Neues Projekt der Stiftung Auge startet

Sehbehinderung bei Senioren in Heimen früher erkennen

(lifePR) ( Bonn, )
Millionen von älteren Menschen sind nahezu blind. Häufig fehlt nur die passende Sehhilfe. In anderen Fällen gibt es Versorgungslücken vor allem in Alten- und Pflegeheimen, die Altersblindheit begünstigen. Die Stiftung Auge startet daher im November 2014 bundesweit ein Projekt, das die Lebenssituation älterer Menschen mit Sehbehinderungen in Seniorenheimen gezielt erfasst und Versorgungslücken aufdecken soll. Auf dem Kongress der Deutschen Ophthalmologischen Gesellschaft (DOG) 2014 in Leipzig spendeten Augenärzte mehr als 10 000 Euro zugunsten der Stiftung Auge, um das neue Projekt zu unterstützen.

Werden Erkrankungen wie etwa die altersabhängige Makuladegeneration (AMD), grüner Star (Glaukom) oder diabetische Netzhauterkrankung nicht frühzeitig erkannt und behandelt können sie zu Sehbehinderungen und Erblindung führen. Da die Deutschen immer älter werden, rechnen Augenärzte damit, dass die Zahl dieser Augen-Erkrankungen stark zunehmen wird: Bis 2030 wird mit einem deutlichen weiteren Anstieg von etwa 13 Prozent der von AMD- und Glaukom Betroffenen im Vergleich zum Jahr 2008 gerechnet.

"Basierend auf Studien aus anderen Industrienationen müssen wir zudem von einem hohen Anteil unerkannter Sehbehinderung in Alten- und Pflegeheimen ausgehen", warnt Professor Dr. med. Frank G. Holz, Vorsitzender der Stiftung Auge der DOG und Direktor der Universitäts-Augenklinik Bonn. Denn in vielen Einrichtungen leben Menschen, deren Sehbehinderung gar nicht erkannt oder erfasst ist. Gleichzeitig liegen Hinweise für eine unzureichende Versorgung in Heimen vor. "Obwohl in Deutschland augenärztliche Hilfe auf höchstem Niveau für jeden verfügbar ist, gelangt sie oft nicht zu den Menschen in Seniorenheimen, wobei verschiedene Faktoren hierbei eine Rolle spielen", so Holz.

Das neue Projekt der Stiftung Auge "Ophthalmologische Versorgung in Seniorenheimen (OVIS)" will diese Problematik systematisch erfassen und Versorgungslücken identifizieren. Die Studie schließt Bewohner in Seniorenheimen aus verschiedenen Regionen Deutschlands ein. Die Experten besuchen dafür Heime u.a. von Arbeiterwohlfahrt, Caritas und Diakonie. Erfahrene Ärzte erfassen dort die vorhandenen Angaben zur Augenanamnese und führen Untersuchungen des gesamten Auges durch.

Die Studie wird wissenschaftlich begleitet von Professor Frank Krummenauer, Institut für Medizinische Biometrie und Epidemiologie der Fakultät für Gesundheit der Universität Witten/Herdecke.

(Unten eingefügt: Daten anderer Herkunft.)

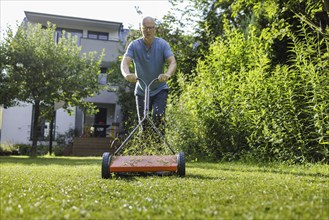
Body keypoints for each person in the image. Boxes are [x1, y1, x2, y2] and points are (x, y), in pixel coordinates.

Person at [121, 16, 177, 133]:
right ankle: (145, 149)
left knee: (158, 117)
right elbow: (125, 63)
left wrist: (167, 74)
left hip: (159, 89)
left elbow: (172, 62)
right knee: (143, 123)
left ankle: (160, 148)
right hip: (141, 90)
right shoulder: (134, 45)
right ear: (140, 28)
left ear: (155, 29)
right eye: (145, 28)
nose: (148, 30)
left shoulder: (162, 44)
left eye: (151, 28)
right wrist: (127, 74)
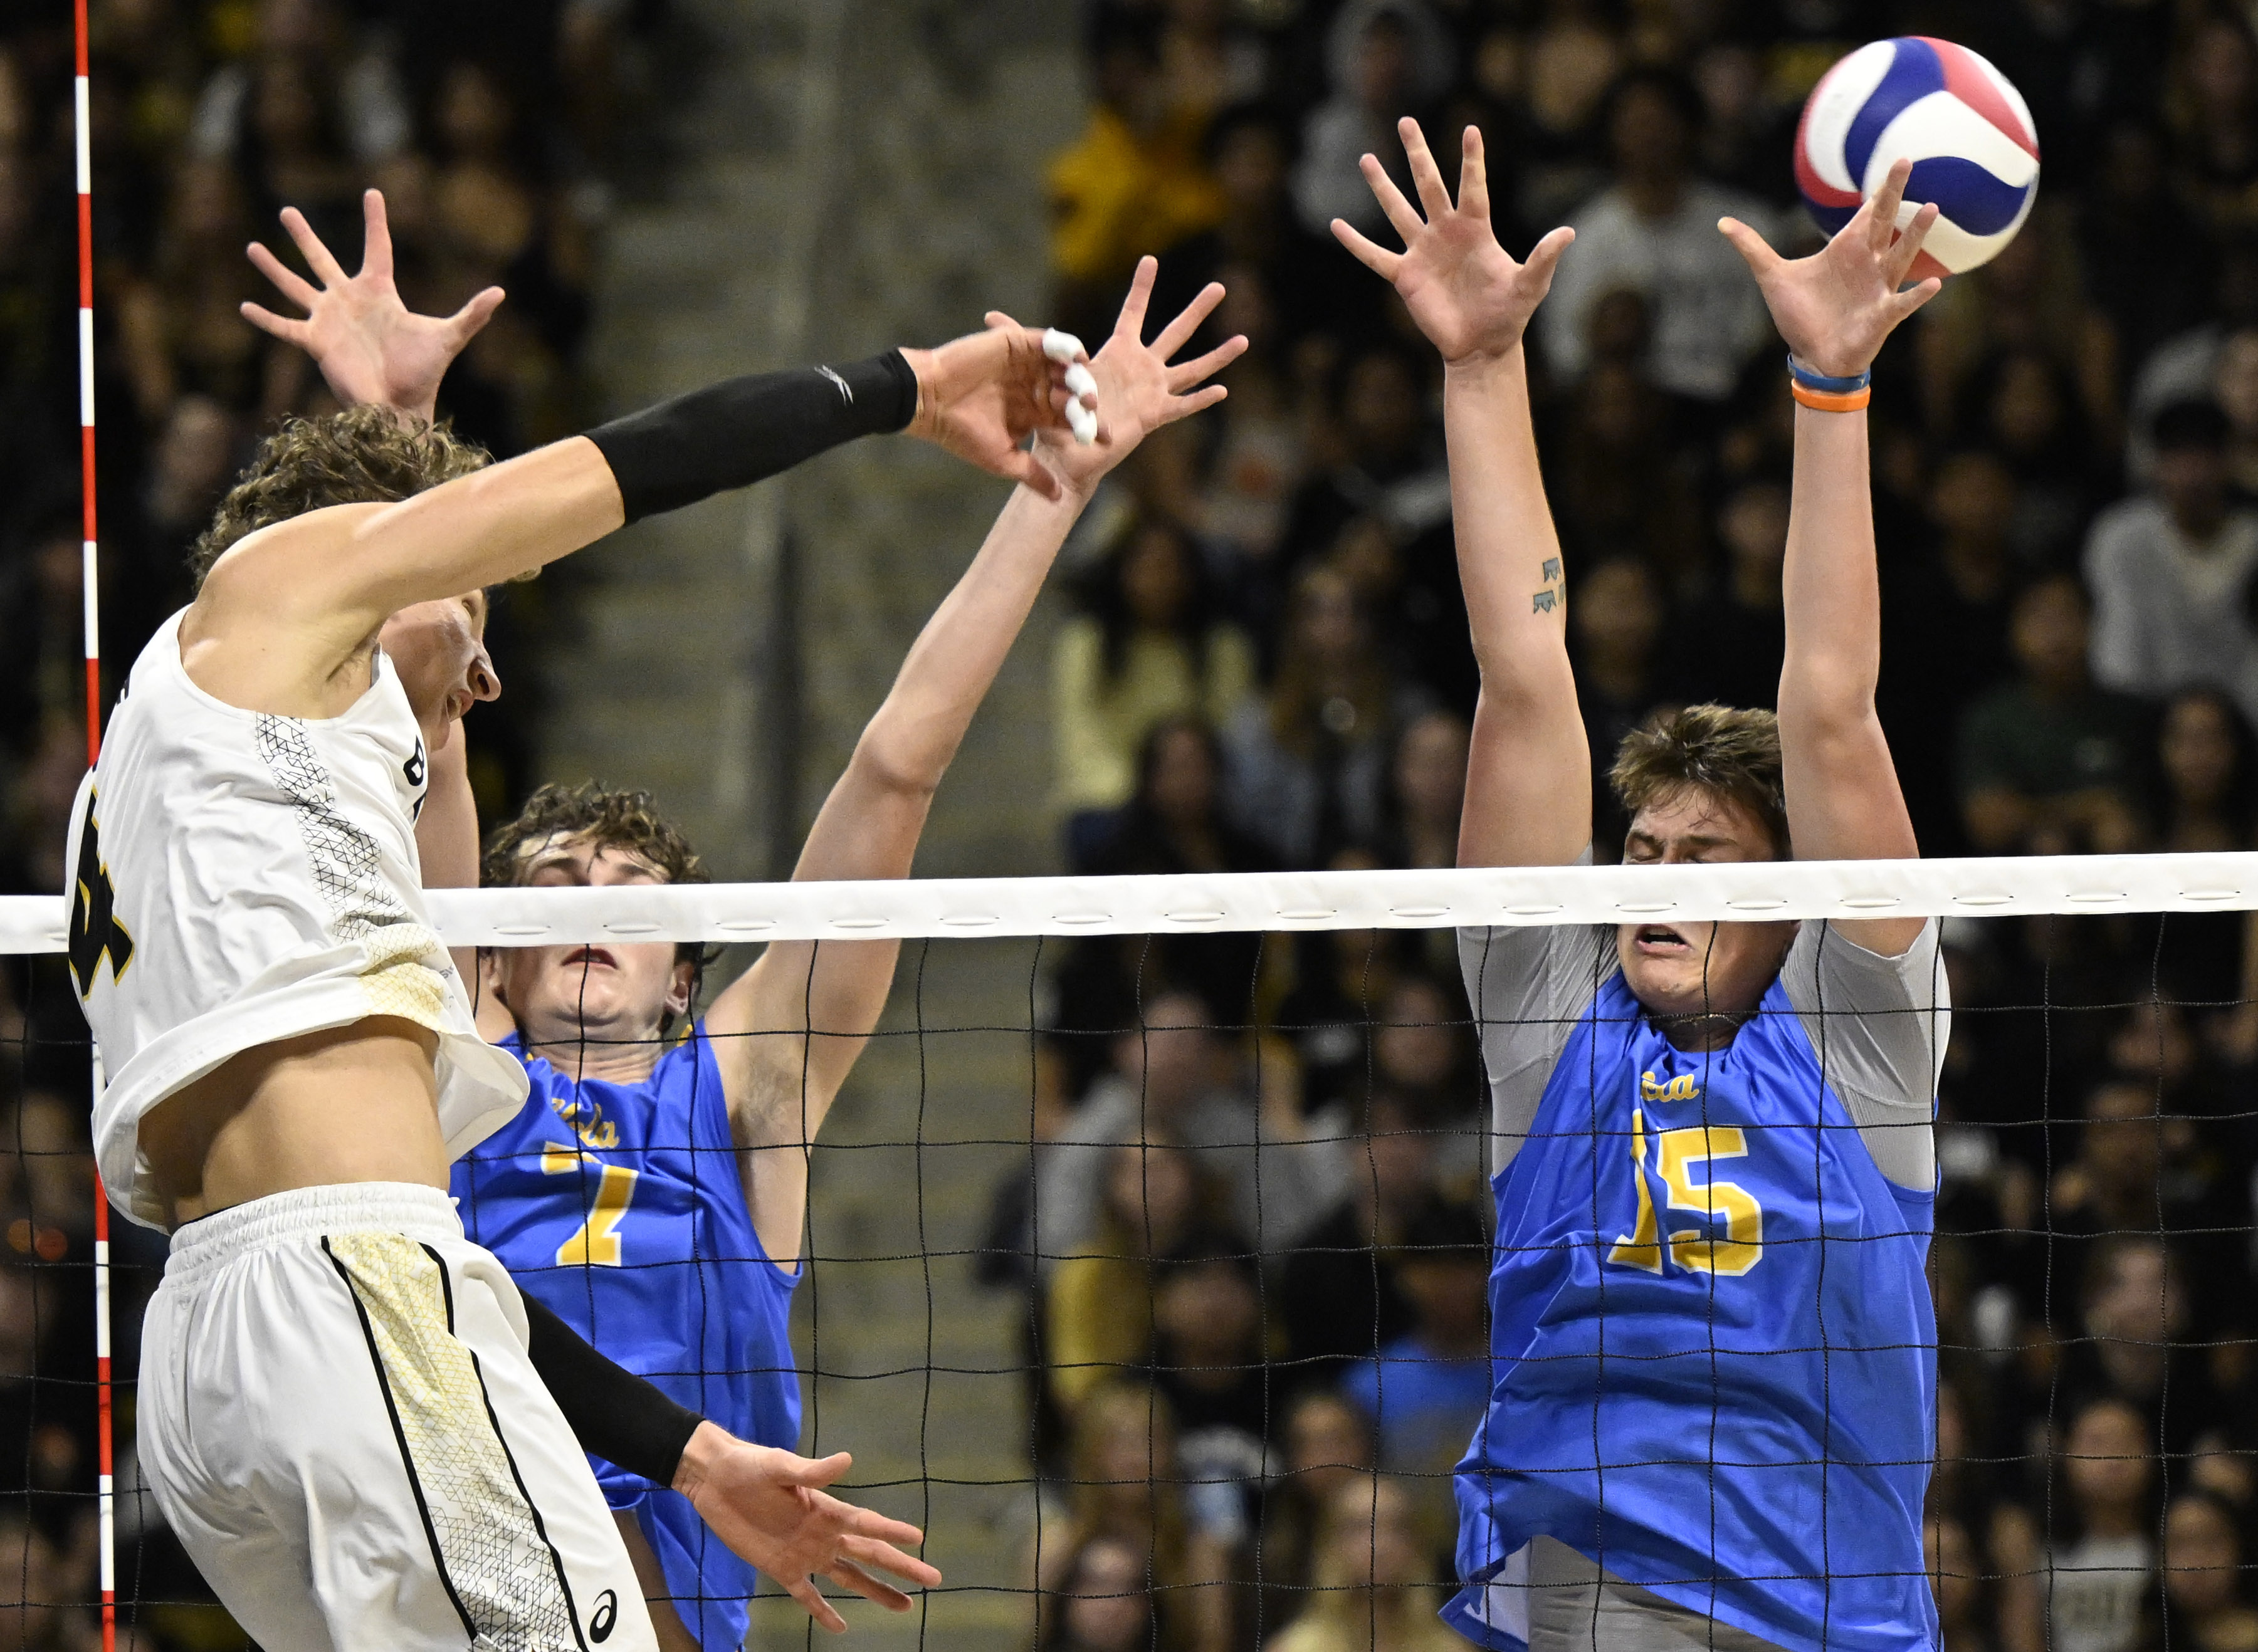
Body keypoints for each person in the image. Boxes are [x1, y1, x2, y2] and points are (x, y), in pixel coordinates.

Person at [62, 182, 1111, 1650]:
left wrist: (684, 1453)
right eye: (473, 619)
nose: (482, 676)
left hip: (224, 1357)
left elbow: (429, 891)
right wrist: (905, 385)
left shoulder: (160, 781)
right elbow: (626, 466)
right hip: (349, 1298)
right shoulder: (280, 595)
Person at [1332, 121, 1950, 1648]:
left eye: (1706, 860)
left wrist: (1830, 387)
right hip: (1586, 1583)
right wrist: (1479, 369)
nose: (1655, 886)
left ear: (1790, 897)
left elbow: (1830, 706)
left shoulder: (1864, 1033)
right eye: (1640, 855)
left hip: (1832, 1610)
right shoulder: (1552, 1024)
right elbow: (1523, 681)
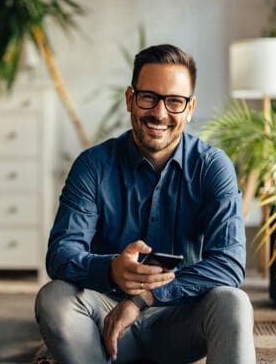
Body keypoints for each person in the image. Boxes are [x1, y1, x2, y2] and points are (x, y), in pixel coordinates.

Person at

Im Vorfeld haben bereits mehrere Universitäts-Augenkliniken ihr Interesse an einer aktiven Teilnahme an dem Projekt erklärt. Auch auf dem DOG 2014 unterstützen viele Kongress-Teilnehmer die Stiftung und ihr neues Projekt mit einer Spende. Wie in den vergangenen Jahren fanden drei Benefizaktionen statt: das Benefizkonzert "DOG in Concert", eine Auktion, bei der im Rahmen des Gesellschaftsabends drei historische Geräte und zwei Lehrbücher aus der Ophthalmologie unter den Hammer kamen und der "Eye Run" - ein Fünf-Kilometer-Lauf, gesponsert von Heidelberg Engineering. Insgesamt kamen fast 10 300 Euro an Spenden zugunsten der Stiftung Auge zusammen.